Esta es una historia sobre la desolación, la culpa, y el poder intangible de los recuerdos. La obra, publicada en 1955, sigue siendo un hito no solo por su estructura narrativa, sino por su capacidad de fusionar lo real con lo irreal, lo visible con lo invisible, en una danza que roza lo etéreo y lo concreto. En este territorio, donde los vivos parecen caminar sobre la misma tierra que los muertos, se abren las puertas del desconsuelo y la revelación.

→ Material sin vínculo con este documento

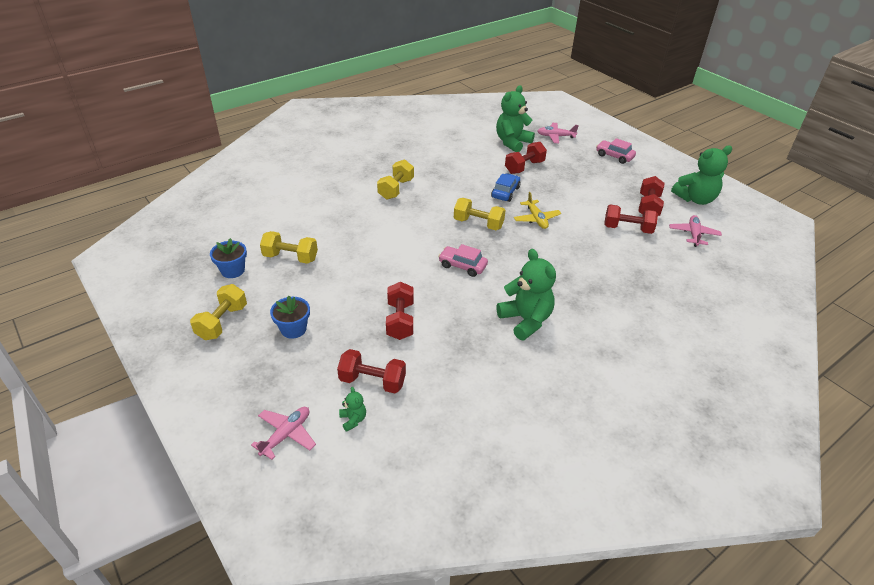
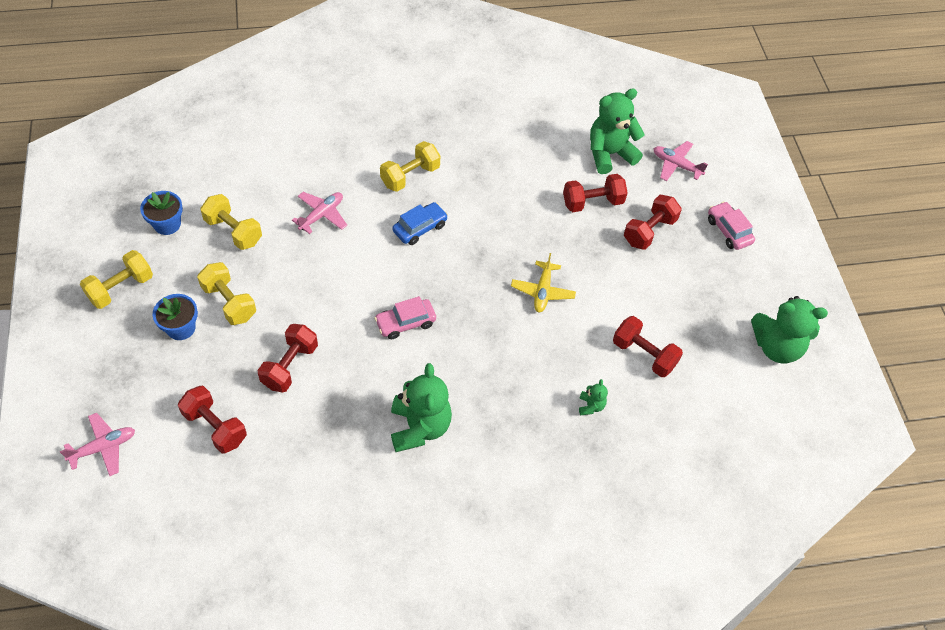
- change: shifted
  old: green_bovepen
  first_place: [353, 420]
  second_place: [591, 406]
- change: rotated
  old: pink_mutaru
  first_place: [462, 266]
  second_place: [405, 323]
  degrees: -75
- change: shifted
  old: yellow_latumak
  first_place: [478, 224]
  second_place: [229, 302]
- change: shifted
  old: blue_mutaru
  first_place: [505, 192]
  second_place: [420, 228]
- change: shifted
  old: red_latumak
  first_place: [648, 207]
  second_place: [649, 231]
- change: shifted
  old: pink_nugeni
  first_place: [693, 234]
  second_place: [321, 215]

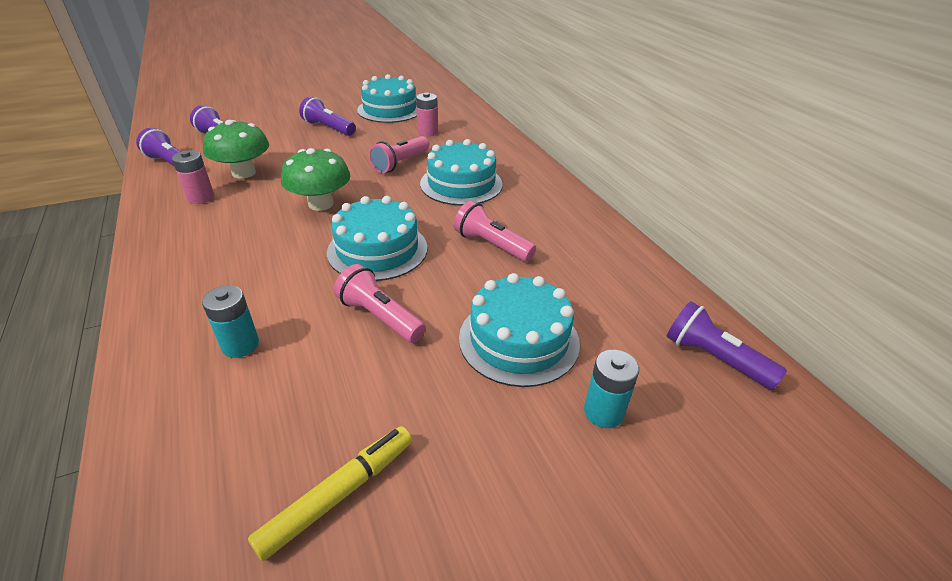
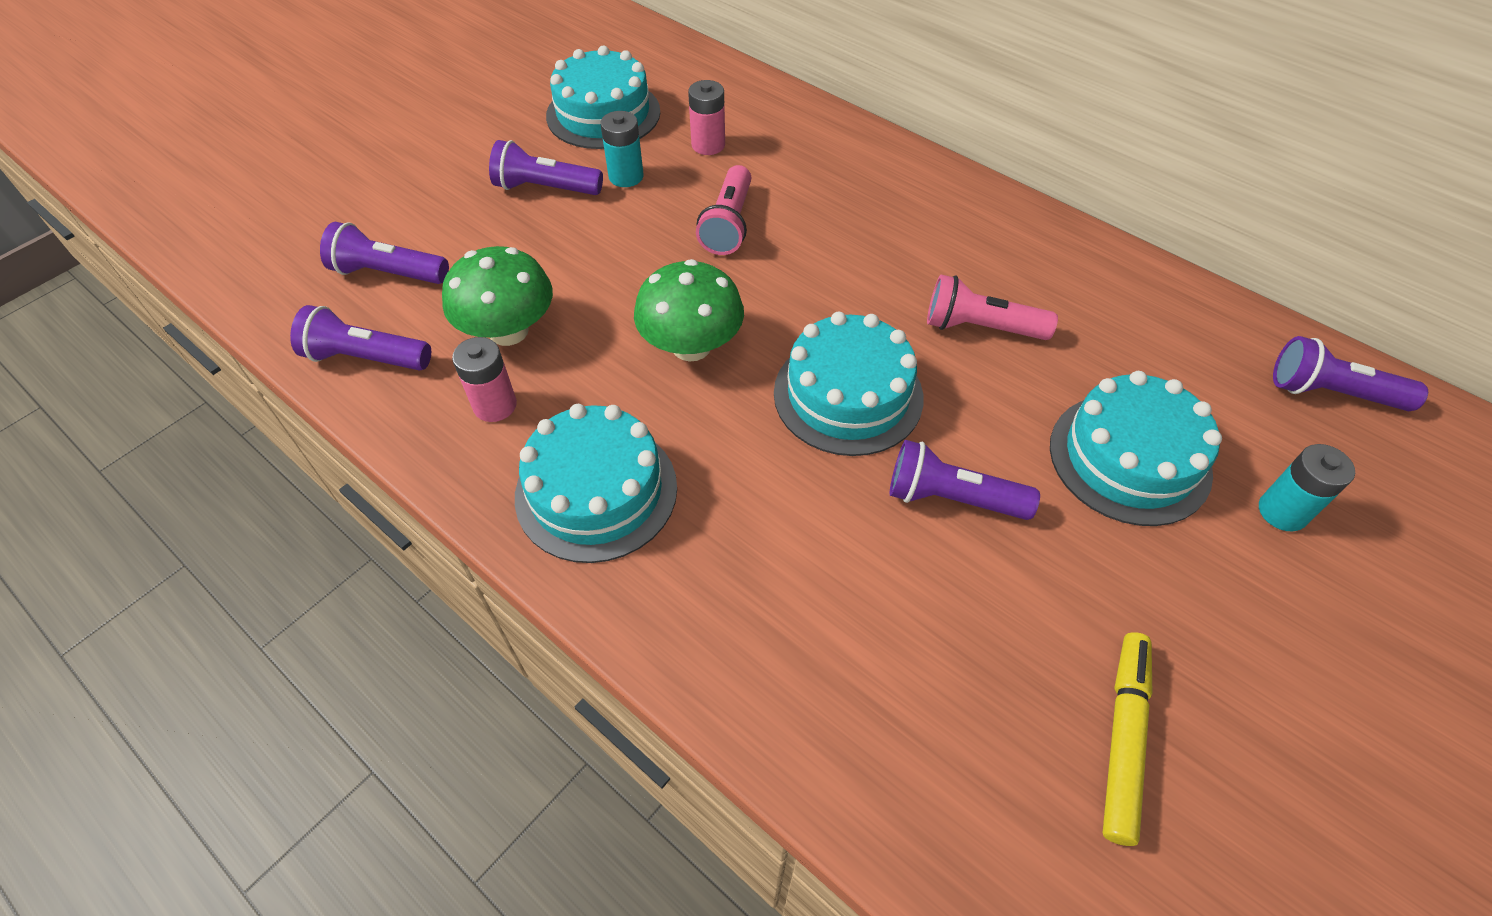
- change: shifted
  old: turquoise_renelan
  first_place: [240, 345]
  second_place: [626, 176]
- change: repainted
  old: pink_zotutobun
  new: purple_zotutobun
  first_place: [380, 317]
  second_place: [951, 498]
- change: shifted
  old: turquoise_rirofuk
  first_place: [461, 184]
  second_place: [596, 491]

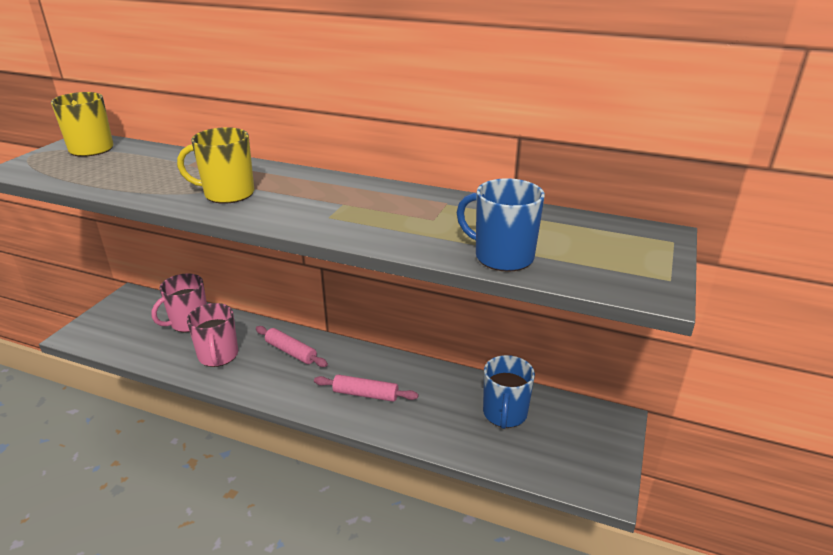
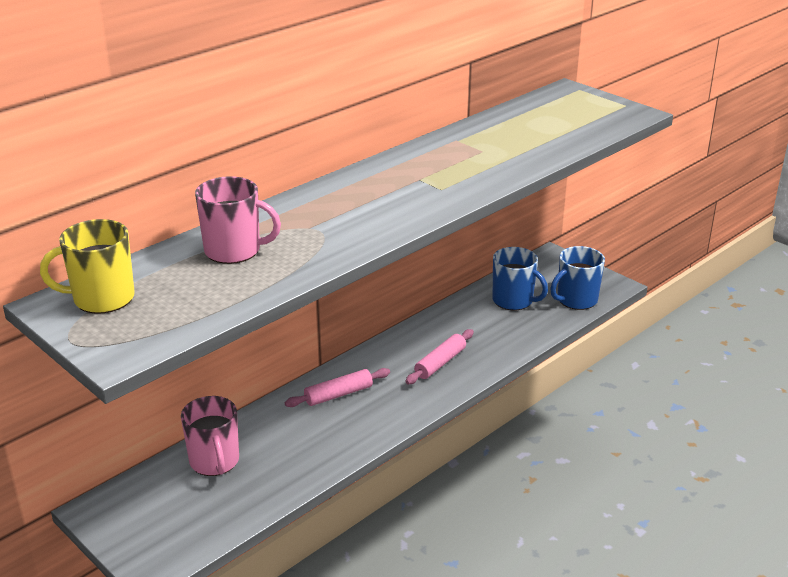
- change: gone
  old: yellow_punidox
  first_place: [228, 194]
- change: shifted
  old: pink_punidox
  first_place: [218, 356]
  second_place: [234, 251]
- change: shifted
  old: blue_punidox
  first_place: [502, 257]
  second_place: [576, 300]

Pero al llevarla al cine, y especialmente en esta nueva adaptación que presenta Netflix, surge una pregunta fundamental: ¿cómo traducir la vastedad de esa atmósfera, la densidad de esos fantasmas, a una imagen fija y tangible sin perder la esencia del texto? La respuesta, es corta y es que la adaptación dirigida por Rodrigo Prieto siguió el consejo que le dió Martin Scorsese y se apegó por completo a la novela.
Simplemente es imposible superar o igualar esta novela en una pieza cinematográfica, sin embargo, el trabajo de Prieto y la interpretación de Tenoch Huerta hacen justicia de forma honorable.
En esta versión, Juan Preciado (Tenoch Huerta) se adentra en el pueblo de Comala en busca de su padre, Pedro Páramo (Manuel García-Rulfo), el cacique omnipresente y oscuro del lugar. El pueblo que lo recibe está desierto, sin vida humana, pero cargado de presencias espectrales que susurran, murmuran y se entrelazan en una suerte de lamento colectivo.
Los muertos, como si fueran parte de la propia tierra, son los que dictan esta historia.